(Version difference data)
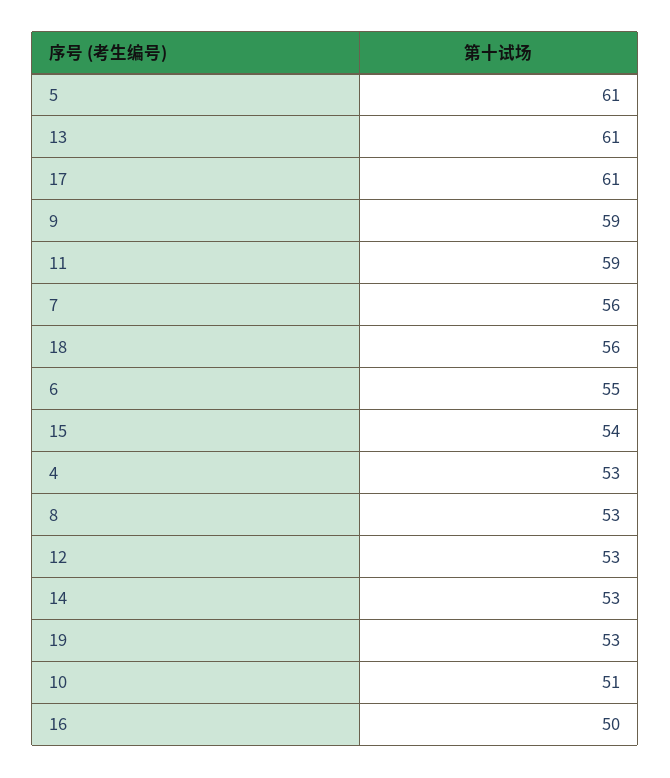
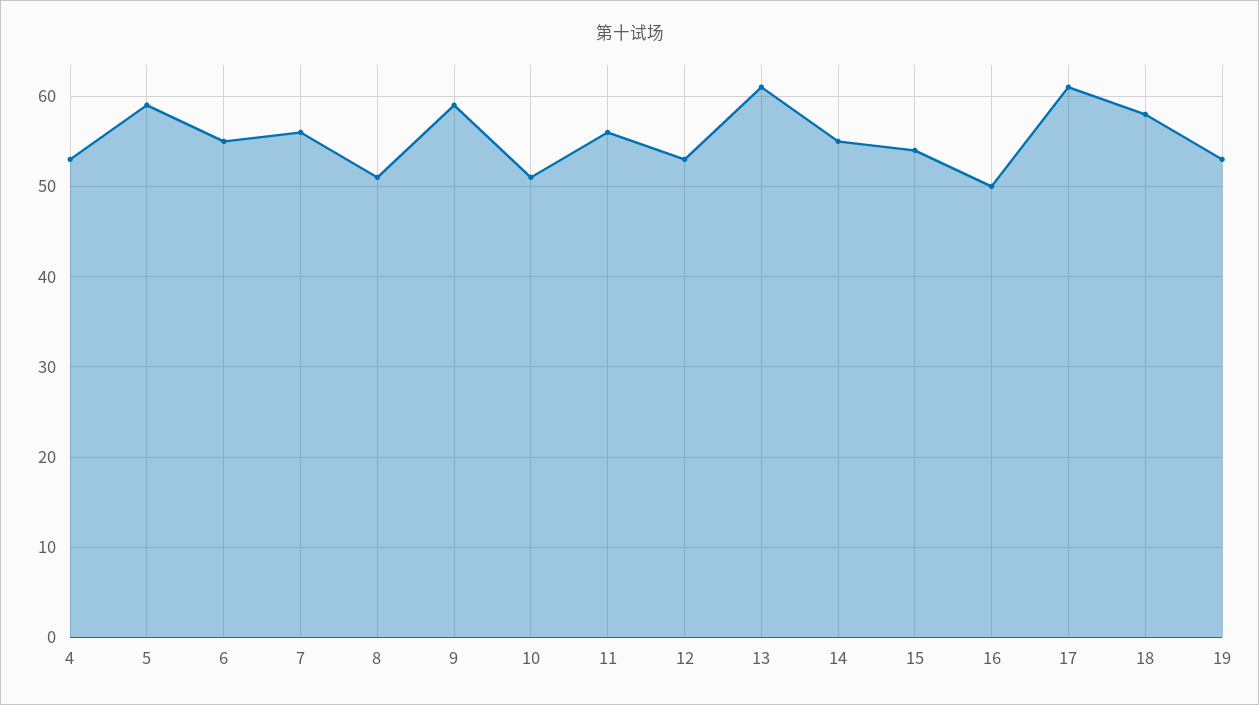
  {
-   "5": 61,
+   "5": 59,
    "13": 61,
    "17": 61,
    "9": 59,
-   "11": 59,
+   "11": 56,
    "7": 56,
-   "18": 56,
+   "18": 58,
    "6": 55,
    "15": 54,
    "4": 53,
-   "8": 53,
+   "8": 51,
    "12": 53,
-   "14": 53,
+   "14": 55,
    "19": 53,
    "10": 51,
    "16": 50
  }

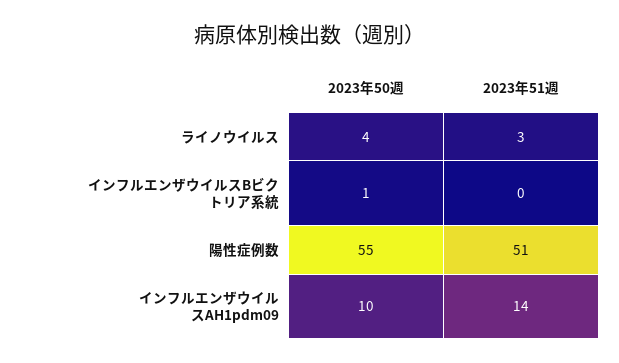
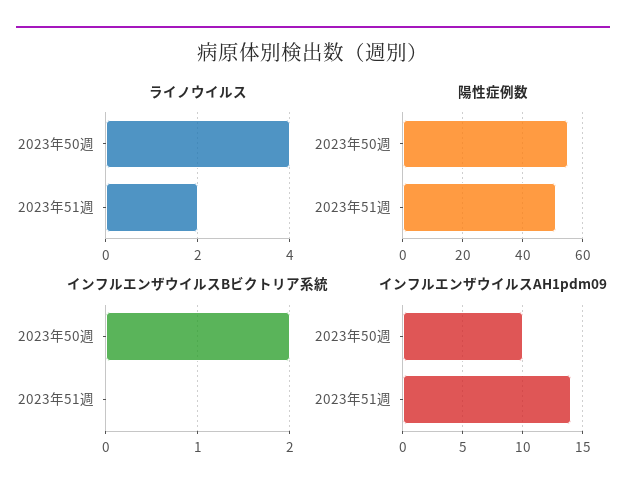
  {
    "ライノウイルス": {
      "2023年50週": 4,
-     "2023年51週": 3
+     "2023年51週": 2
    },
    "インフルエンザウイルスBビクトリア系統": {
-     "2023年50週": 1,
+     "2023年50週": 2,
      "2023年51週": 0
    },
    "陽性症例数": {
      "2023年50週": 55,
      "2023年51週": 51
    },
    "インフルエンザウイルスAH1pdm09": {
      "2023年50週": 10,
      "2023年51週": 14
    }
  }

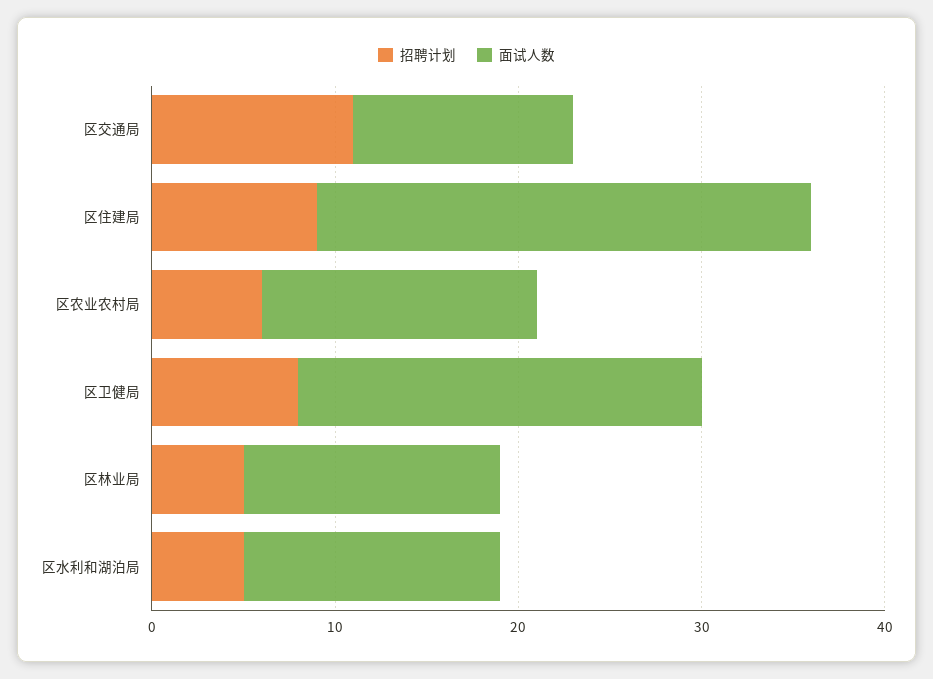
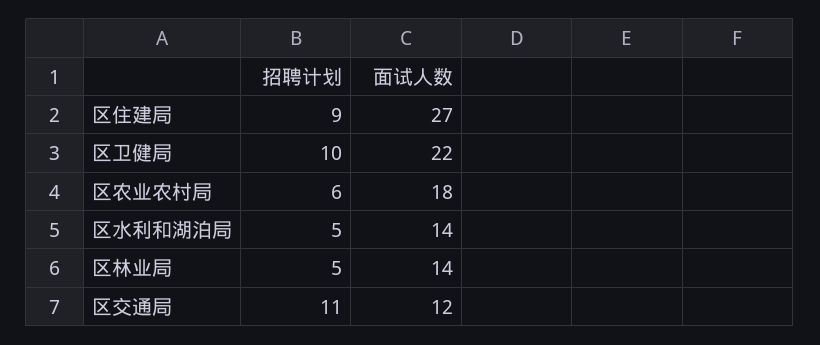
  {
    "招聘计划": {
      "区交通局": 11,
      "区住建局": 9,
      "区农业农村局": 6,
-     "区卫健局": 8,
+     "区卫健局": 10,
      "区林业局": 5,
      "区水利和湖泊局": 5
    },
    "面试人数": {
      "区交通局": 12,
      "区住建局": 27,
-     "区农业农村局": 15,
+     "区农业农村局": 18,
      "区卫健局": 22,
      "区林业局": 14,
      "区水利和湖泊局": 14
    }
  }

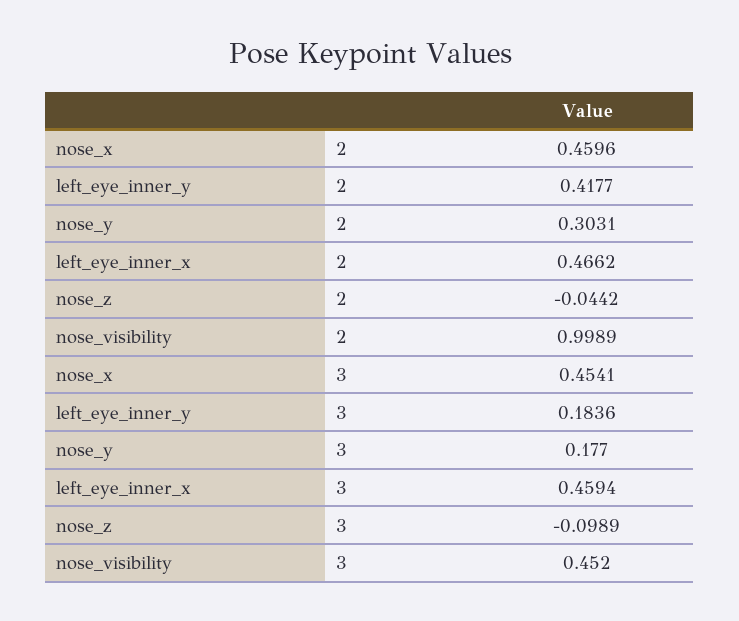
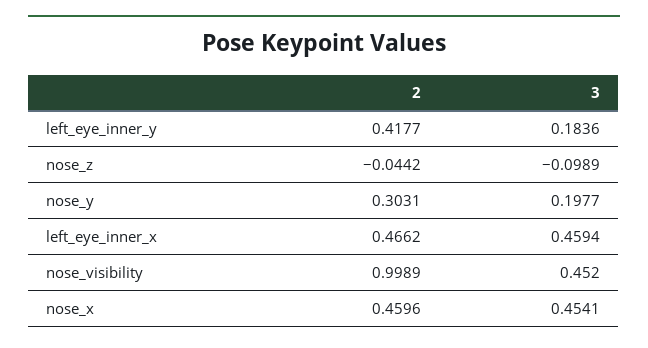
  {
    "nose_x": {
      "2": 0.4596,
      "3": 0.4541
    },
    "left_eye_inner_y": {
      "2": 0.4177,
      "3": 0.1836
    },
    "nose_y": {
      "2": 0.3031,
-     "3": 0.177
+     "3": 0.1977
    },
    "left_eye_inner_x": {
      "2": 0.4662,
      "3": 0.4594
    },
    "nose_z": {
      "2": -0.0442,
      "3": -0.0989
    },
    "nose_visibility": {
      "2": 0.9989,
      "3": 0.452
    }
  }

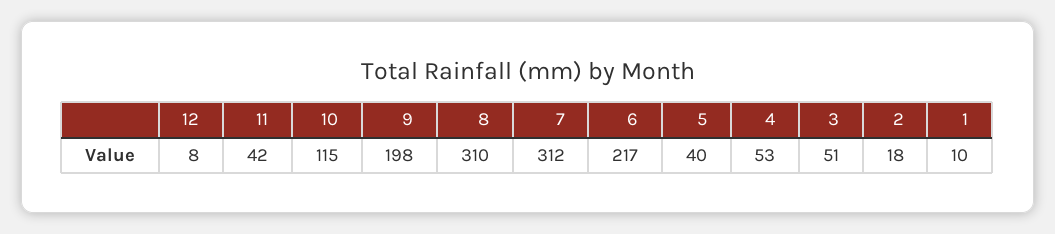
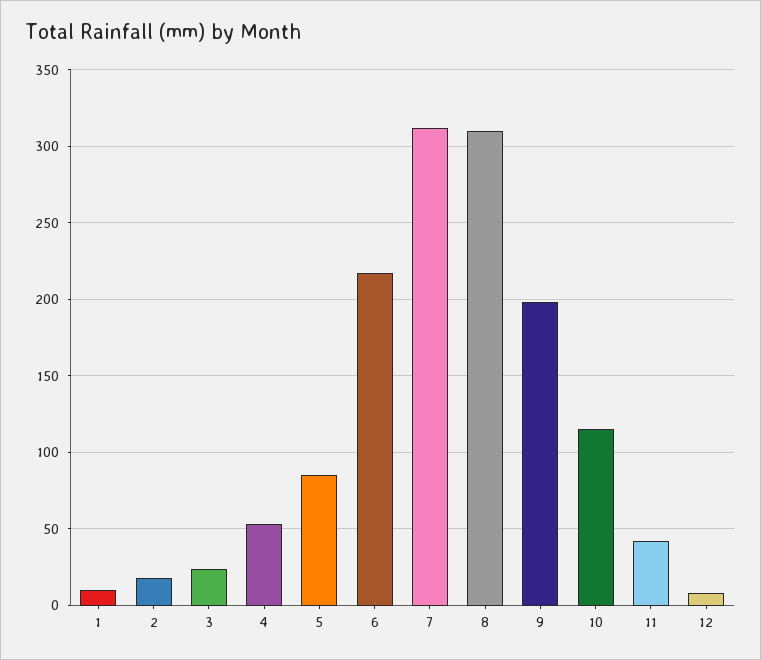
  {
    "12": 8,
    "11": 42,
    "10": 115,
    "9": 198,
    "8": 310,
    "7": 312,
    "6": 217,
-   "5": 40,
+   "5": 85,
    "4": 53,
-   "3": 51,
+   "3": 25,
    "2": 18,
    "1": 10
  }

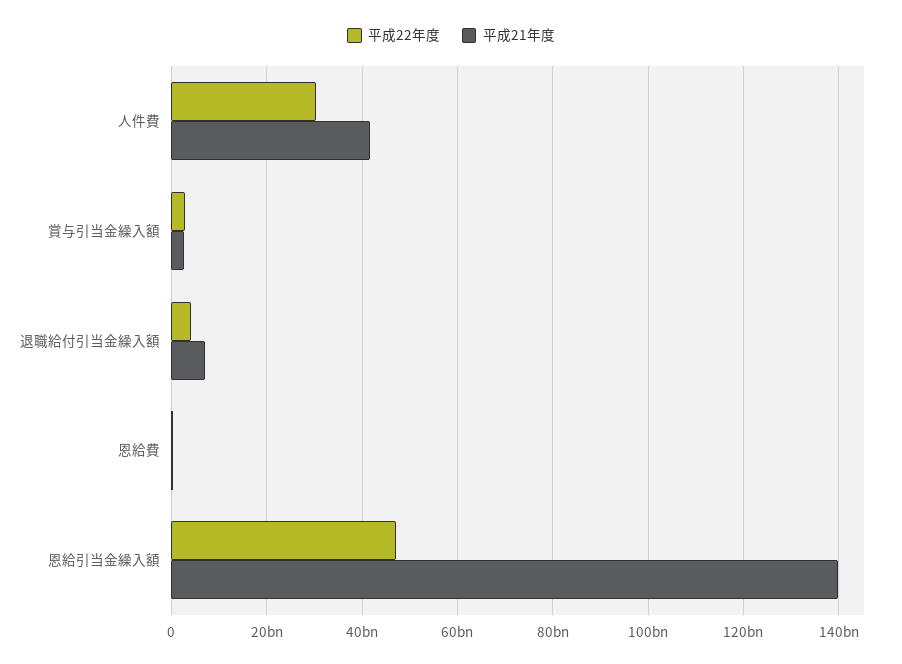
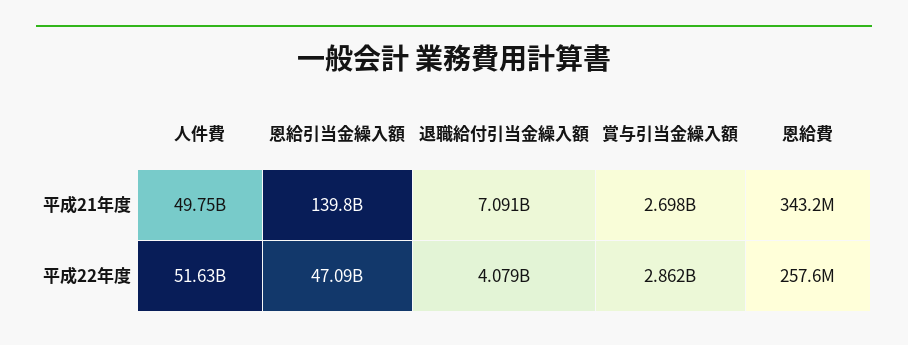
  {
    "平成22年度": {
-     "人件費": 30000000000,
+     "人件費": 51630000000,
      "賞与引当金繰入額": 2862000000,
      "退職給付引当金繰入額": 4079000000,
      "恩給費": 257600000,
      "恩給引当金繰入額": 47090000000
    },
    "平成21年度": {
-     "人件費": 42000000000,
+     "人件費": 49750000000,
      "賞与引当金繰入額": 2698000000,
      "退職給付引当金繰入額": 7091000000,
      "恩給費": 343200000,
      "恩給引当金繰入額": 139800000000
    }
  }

### Exercise objective
Count each line above with "退職給付引当金繰入額"; write only the number.

### Task answer
2